Death of family and their dog on California trail baffles police
The sudden deaths of a family of three and their dog on a California hiking trail continued to baffle police, despite a week of investigations
The sudden deaths of a family of three and their dog on a California hiking trail continued to baffle police, despite a week of investigations

Los Angeles (AFP) - The mysterious deaths of a family and their dog on a California hiking trail were baffling investigators Monday, almost a week after their bodies were found.

Autopsies on John Gerrish, 45, his wife Ellen Chung, 31, and their one-year-old daughter, Miju, found no signs of attack and no obvious poisoning.

According to the San Francisco Chronicle, Gerrish was sitting with the dog and child, while Chung was found few steps away at the spot in Devil's Gulch, a part of the Sierra National Forest in the north of the state.

"You come on scene and everyone is deceased," Sheriff Jeremy Briese told the newspaper.  

"There's no bullet holes, no bottle of medicine, not one clue.
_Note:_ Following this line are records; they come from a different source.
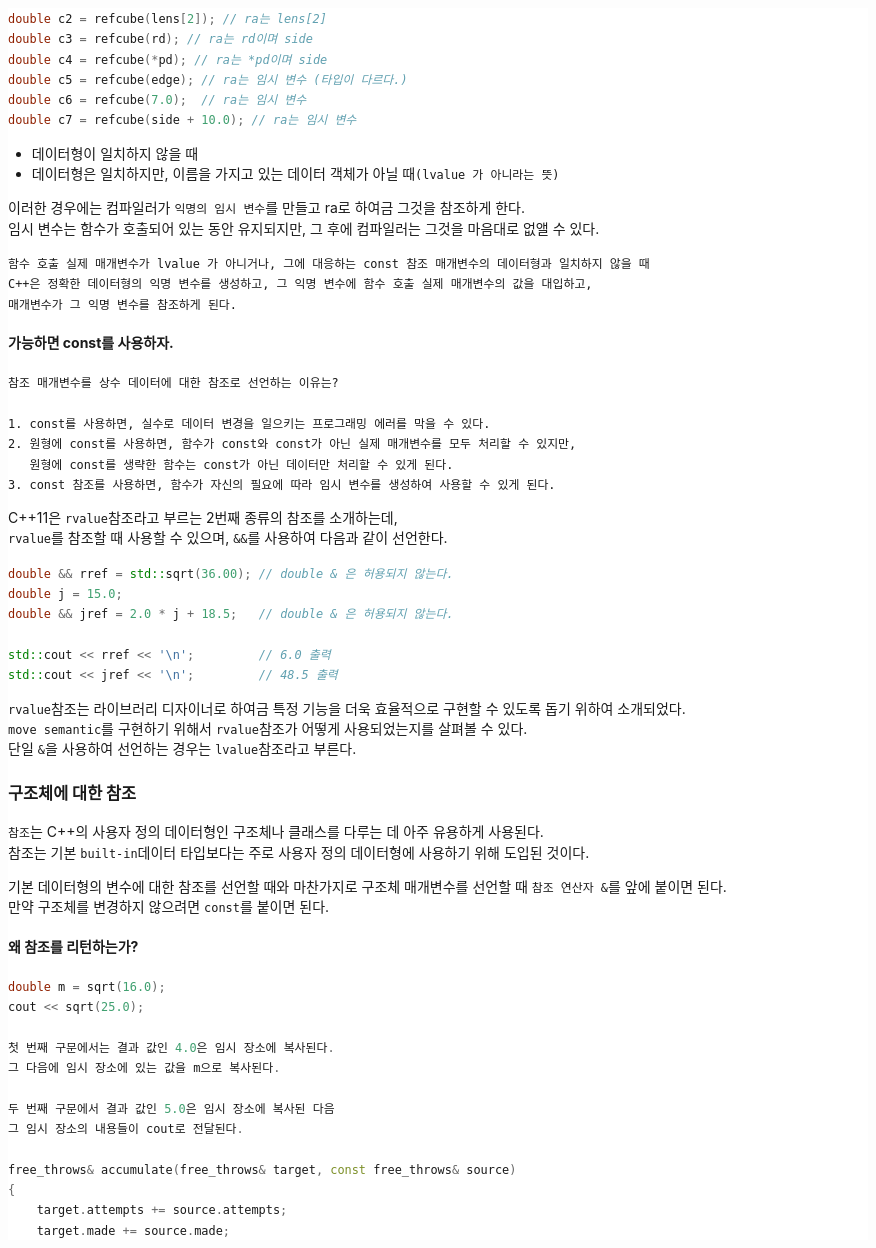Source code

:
 ```cpp
double c2 = refcube(lens[2]); // ra는 lens[2]
double c3 = refcube(rd); // ra는 rd이며 side
double c4 = refcube(*pd); // ra는 *pd이며 side
double c5 = refcube(edge); // ra는 임시 변수 (타입이 다르다.)
double c6 = refcube(7.0);  // ra는 임시 변수
double c7 = refcube(side + 10.0); // ra는 임시 변수
```

- 데이터형이 일치하지 않을 때
- 데이터형은 일치하지만, 이름을 가지고 있는 데이터 객체가 아닐 때`(lvalue 가 아니라는 뜻)`

이러한 경우에는 컴파일러가 `익명의 임시 변수`를 만들고 ra로 하여금 그것을 참조하게 한다. <br>
임시 변수는 함수가 호출되어 있는 동안 유지되지만, 그 후에 컴파일러는 그것을 마음대로 없앨 수 있다.

```
함수 호출 실제 매개변수가 lvalue 가 아니거나, 그에 대응하는 const 참조 매개변수의 데이터형과 일치하지 않을 때
C++은 정확한 데이터형의 익명 변수를 생성하고, 그 익명 변수에 함수 호출 실제 매개변수의 값을 대입하고,
매개변수가 그 익명 변수를 참조하게 된다.
```

#### 가능하면 const를 사용하자.
```
참조 매개변수를 상수 데이터에 대한 참조로 선언하는 이유는?

1. const를 사용하면, 실수로 데이터 변경을 일으키는 프로그래밍 에러를 막을 수 있다.
2. 원형에 const를 사용하면, 함수가 const와 const가 아닌 실제 매개변수를 모두 처리할 수 있지만,
   원형에 const를 생략한 함수는 const가 아닌 데이터만 처리할 수 있게 된다.
3. const 참조를 사용하면, 함수가 자신의 필요에 따라 임시 변수를 생성하여 사용할 수 있게 된다.
```

C++11은 `rvalue`참조라고 부르는 2번째 종류의 참조를 소개하는데, <br>
`rvalue`를 참조할 때 사용할 수 있으며, `&&`를 사용하여 다음과 같이 선언한다.
```cpp
double && rref = std::sqrt(36.00); // double & 은 허용되지 않는다.
double j = 15.0;
double && jref = 2.0 * j + 18.5;   // double & 은 허용되지 않는다.

std::cout << rref << '\n';         // 6.0 출력
std::cout << jref << '\n';         // 48.5 출력
```

`rvalue`참조는 라이브러리 디자이너로 하여금 특정 기능을 더욱 효율적으로 구현할 수 있도록 돕기 위하여 소개되었다. <br>
`move semantic`를 구현하기 위해서 `rvalue`참조가 어떻게 사용되었는지를 살펴볼 수 있다. <br>
단일 `&`을 사용하여 선언하는 경우는 `lvalue`참조라고 부른다.

### 구조체에 대한 참조
`참조`는 C++의 사용자 정의 데이터형인 구조체나 클래스를 다루는 데 아주 유용하게 사용된다. <br>
참조는 기본 `built-in`데이터 타입보다는 주로 사용자 정의 데이터형에 사용하기 위해 도입된 것이다.

기본 데이터형의 변수에 대한 참조를 선언할 때와 마찬가지로 구조체 매개변수를 선언할 때 `참조 연산자 &`를 앞에 붙이면 된다. <br>
만약 구조체를 변경하지 않으려면 `const`를 붙이면 된다.

#### 왜 참조를 리턴하는가?
```cpp
double m = sqrt(16.0);
cout << sqrt(25.0);

첫 번째 구문에서는 결과 값인 4.0은 임시 장소에 복사된다.
그 다음에 임시 장소에 있는 값을 m으로 복사된다.

두 번째 구문에서 결과 값인 5.0은 임시 장소에 복사된 다음
그 임시 장소의 내용들이 cout로 전달된다.

free_throws& accumulate(free_throws& target, const free_throws& source)
{
	target.attempts += source.attempts;
	target.made += source.made;
```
It's a big mystery."

Briese said the couple, who were last seen on August 15, had water with them, making dehydration unlikely, despite temperatures above 40 Celsius (104 Fahrenheit).
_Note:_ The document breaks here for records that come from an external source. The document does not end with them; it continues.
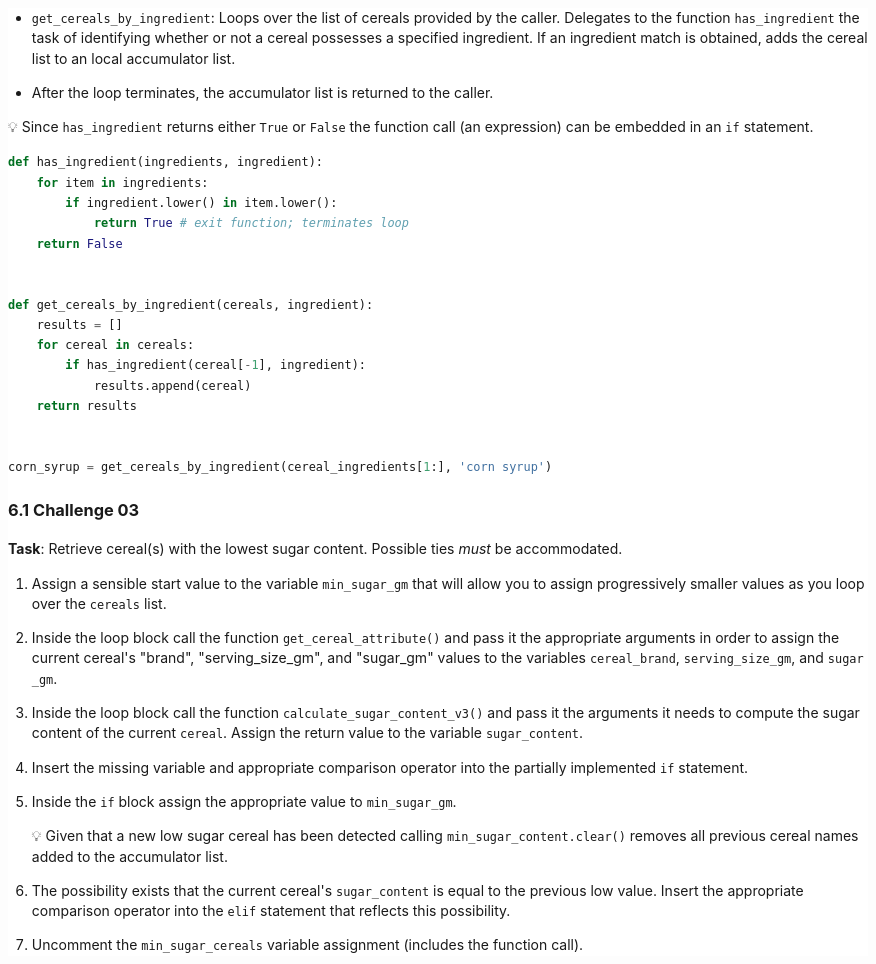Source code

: * `get_cereals_by_ingredient`: Loops over the list of cereals provided by the caller. Delegates to
  the function `has_ingredient` the task of identifying whether or not a cereal possesses a specified
  ingredient. If an ingredient match is obtained, adds the cereal list to an local accumulator list.

* After the loop terminates, the accumulator list is returned to the caller.

:bulb: Since `has_ingredient` returns either `True` or `False` the function call (an expression) can
be embedded in an `if` statement.

```python
def has_ingredient(ingredients, ingredient):
    for item in ingredients:
        if ingredient.lower() in item.lower():
            return True # exit function; terminates loop
    return False


def get_cereals_by_ingredient(cereals, ingredient):
    results = []
    for cereal in cereals:
        if has_ingredient(cereal[-1], ingredient):
            results.append(cereal)
    return results


corn_syrup = get_cereals_by_ingredient(cereal_ingredients[1:], 'corn syrup')
```

### 6.1 Challenge 03

__Task__: Retrieve cereal(s) with the lowest sugar content. Possible ties _must_ be accommodated.

1. Assign a sensible start value to the variable `min_sugar_gm` that will allow you to assign
   progressively smaller values as you loop over the `cereals` list.

2. Inside the loop block call the function `get_cereal_attribute()` and pass it the appropriate
   arguments in order to assign the current cereal's "brand", "serving_size_gm", and "sugar_gm"
   values to the variables `cereal_brand`, `serving_size_gm`, and `sugar_gm`.

3. Inside the loop block call the function `calculate_sugar_content_v3()` and pass it the arguments
   it needs to compute the sugar content of the current `cereal`. Assign the return value to the
   variable `sugar_content`.

4. Insert the missing variable and appropriate comparison operator into the partially implemented
   `if` statement.

5. Inside the `if` block assign the appropriate value to `min_sugar_gm`.

   :bulb: Given that a new low sugar cereal has been detected calling `min_sugar_content.clear()`
   removes all previous cereal names added to the accumulator list.

6. The possibility exists that the current cereal's `sugar_content` is equal to the previous low
   value. Insert the appropriate comparison operator into the `elif` statement that reflects this
   possibility.

7. Uncomment the `min_sugar_cereals` variable assignment (includes the function call).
Media in Britain said Gerrish was British.

Investigators have combed the area for a disused mine shaft, working on the theory that the family could have been overcome by noxious fumes, but have so far found nothing.
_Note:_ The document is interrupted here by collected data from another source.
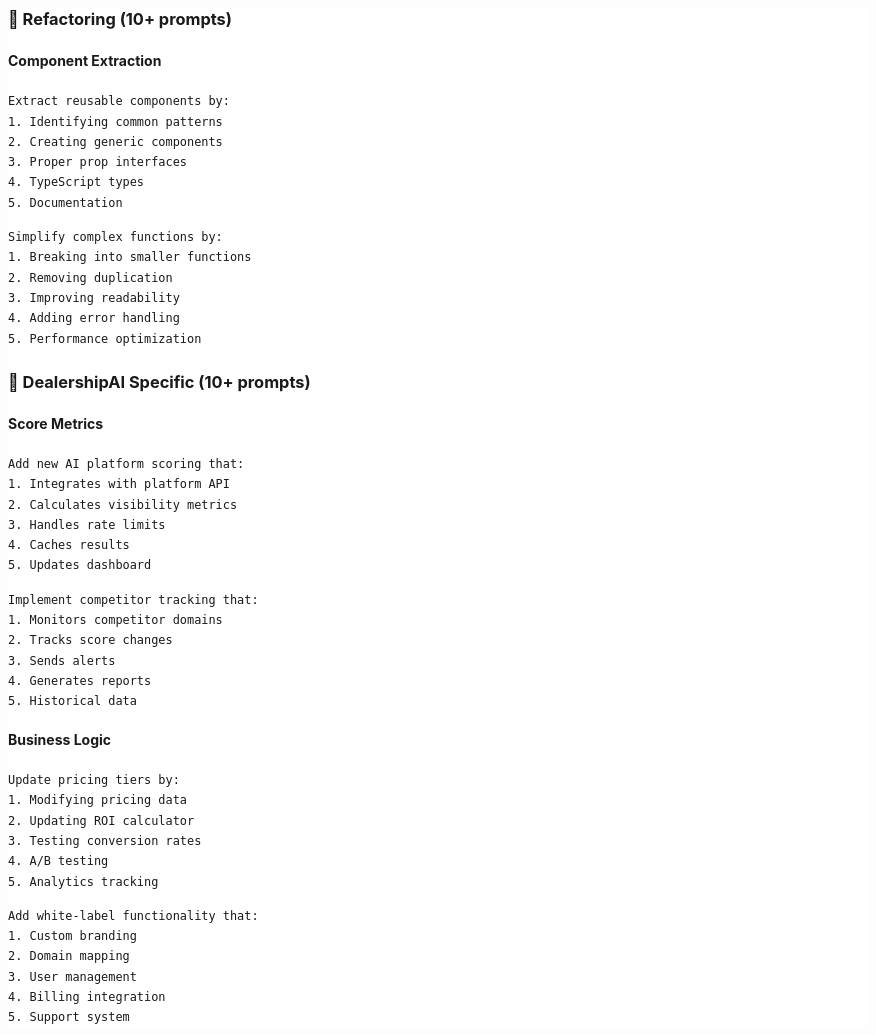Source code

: ### 🔄 Refactoring (10+ prompts)

#### Component Extraction
```
Extract reusable components by:
1. Identifying common patterns
2. Creating generic components
3. Proper prop interfaces
4. TypeScript types
5. Documentation
```

```
Simplify complex functions by:
1. Breaking into smaller functions
2. Removing duplication
3. Improving readability
4. Adding error handling
5. Performance optimization
```

### 🏢 DealershipAI Specific (10+ prompts)

#### Score Metrics
```
Add new AI platform scoring that:
1. Integrates with platform API
2. Calculates visibility metrics
3. Handles rate limits
4. Caches results
5. Updates dashboard
```

```
Implement competitor tracking that:
1. Monitors competitor domains
2. Tracks score changes
3. Sends alerts
4. Generates reports
5. Historical data
```

#### Business Logic
```
Update pricing tiers by:
1. Modifying pricing data
2. Updating ROI calculator
3. Testing conversion rates
4. A/B testing
5. Analytics tracking
```

```
Add white-label functionality that:
1. Custom branding
2. Domain mapping
3. User management
4. Billing integration
5. Support system
```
Attention has now turned to nearby streams, to see if toxic algae could be the culprit.

An alert was issued in the area about a month ago, with water managers warning against swimming in this part of the Merced River because of the presence of bacterial blooms.

Scientists say some blooms contain neurotoxins that are often linked to the deaths of dogs who drink from streams.

Toxicological tests have been ordered on the three humans and the dog, but results were not expected for several weeks.